** Task prompt **
Render the entries as a numbered list, beginning with the line containing "What is the sum of all values?" and continuing through the line containing "True or false: the", with blank lines omitted and pictures left out.

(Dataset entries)
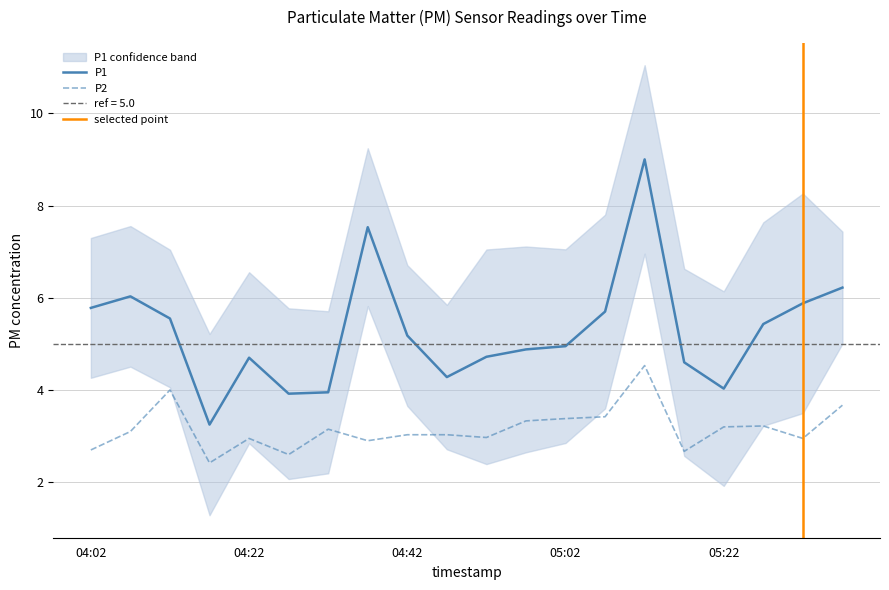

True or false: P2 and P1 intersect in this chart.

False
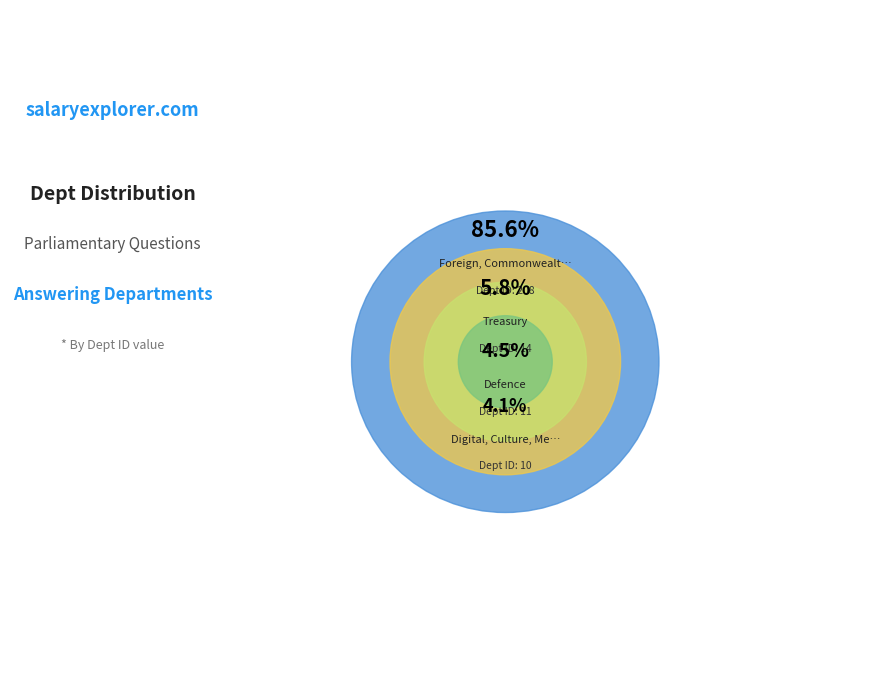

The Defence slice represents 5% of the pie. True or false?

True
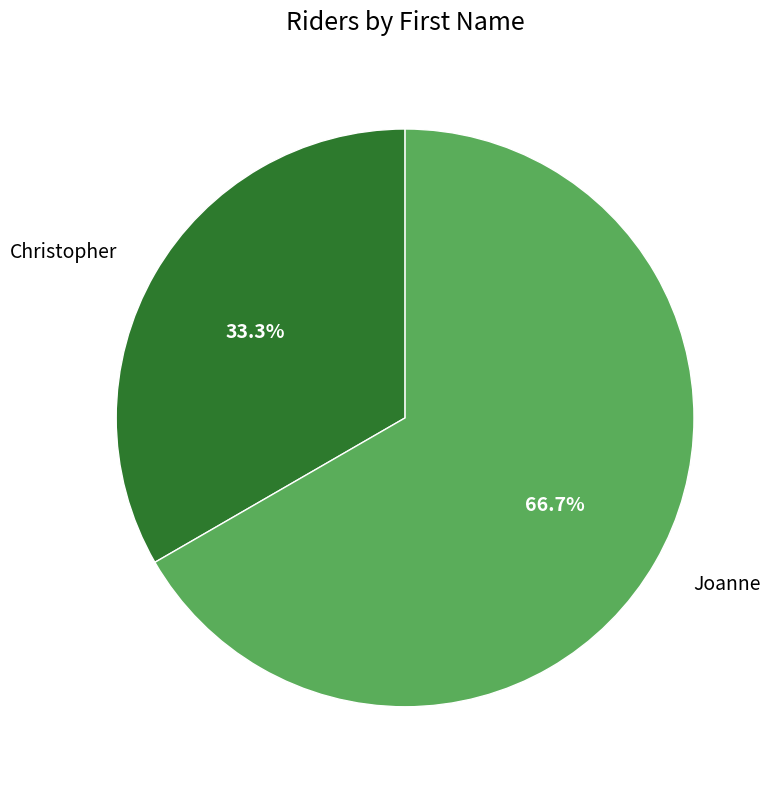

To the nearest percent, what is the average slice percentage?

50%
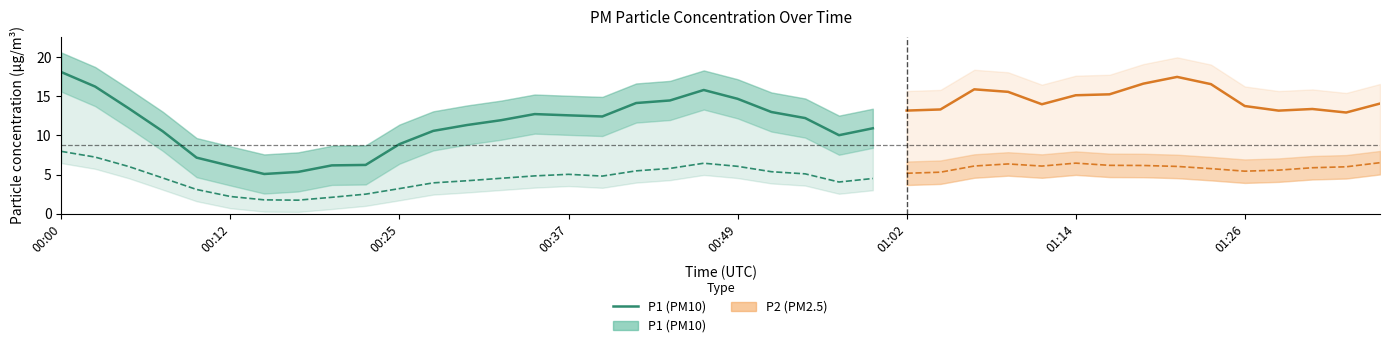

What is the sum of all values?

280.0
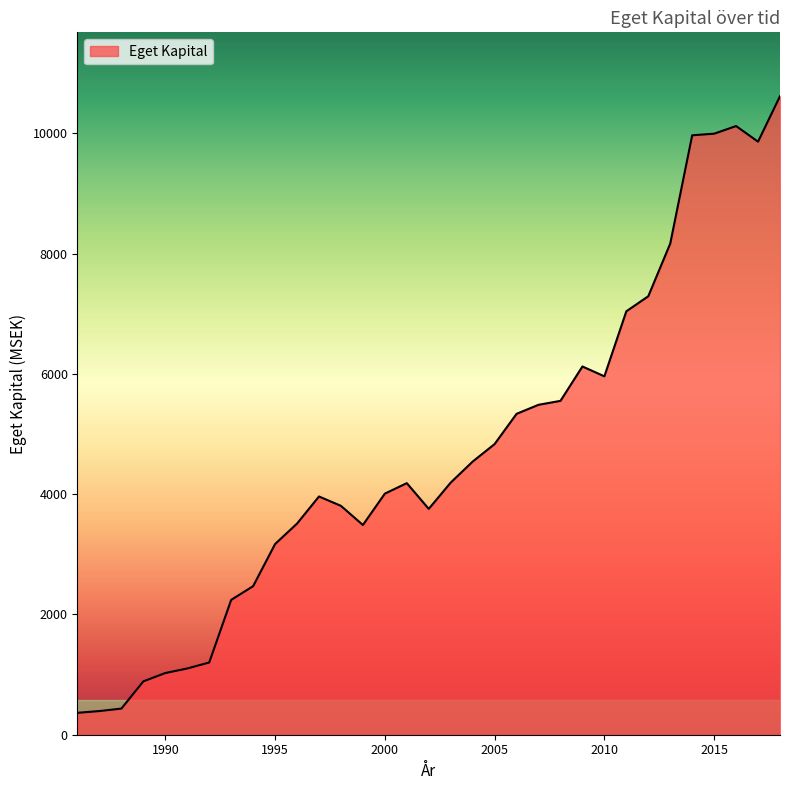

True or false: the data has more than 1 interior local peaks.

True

==

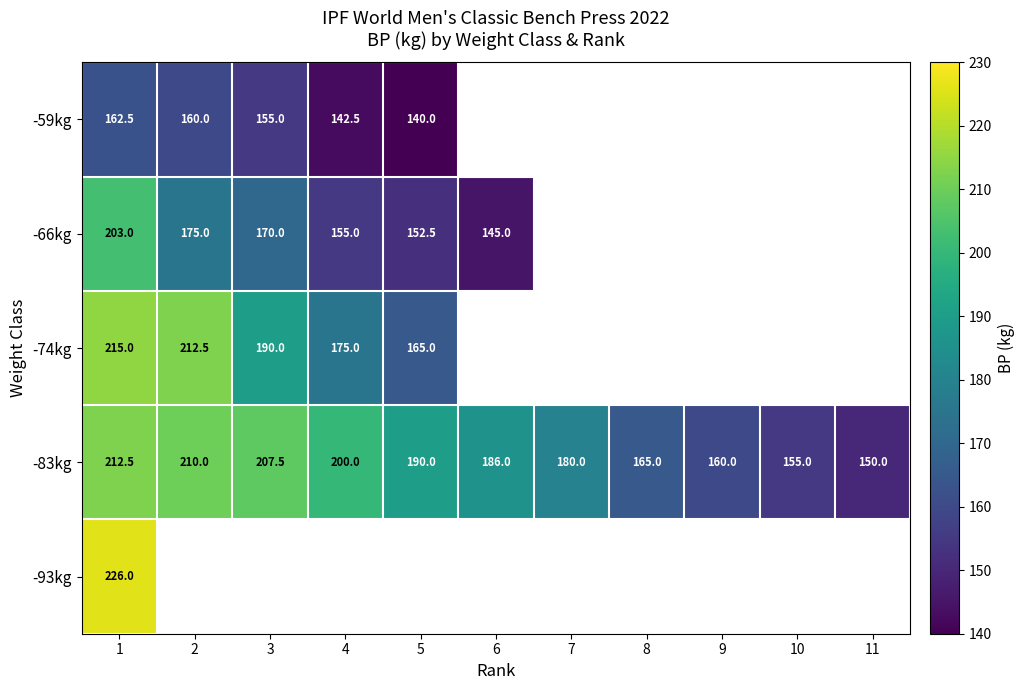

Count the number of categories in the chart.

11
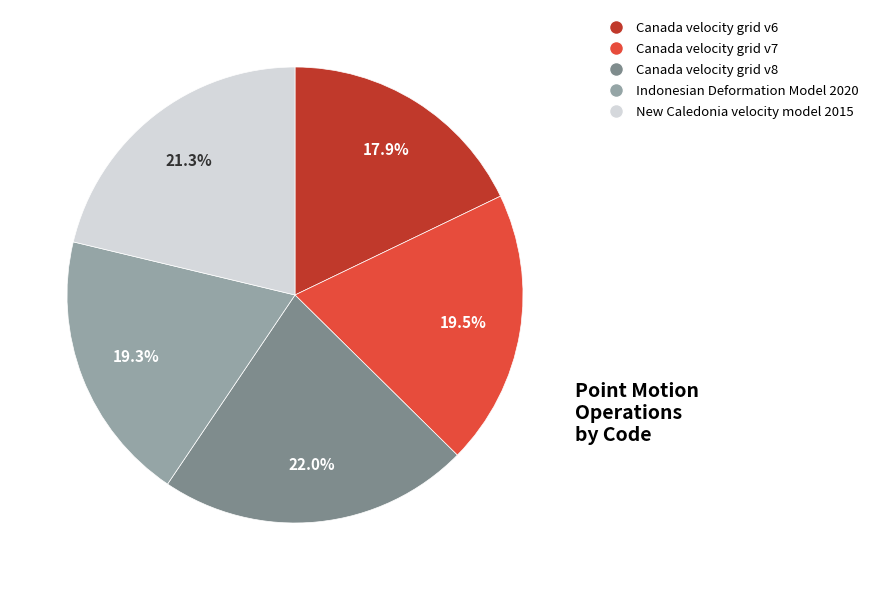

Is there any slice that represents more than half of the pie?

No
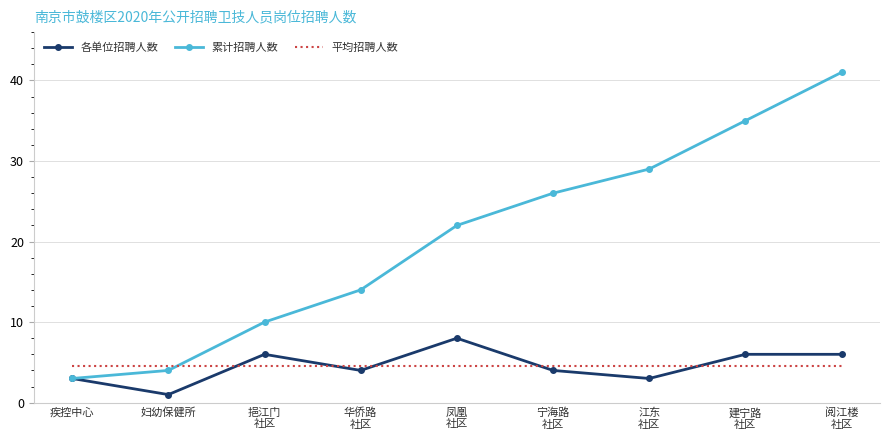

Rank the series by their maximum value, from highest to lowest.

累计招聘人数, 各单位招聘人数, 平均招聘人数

** Worked solution **
1. What is the sum of all values?
2. 280.0
3. True or false: the data has more than 1 interior local peaks.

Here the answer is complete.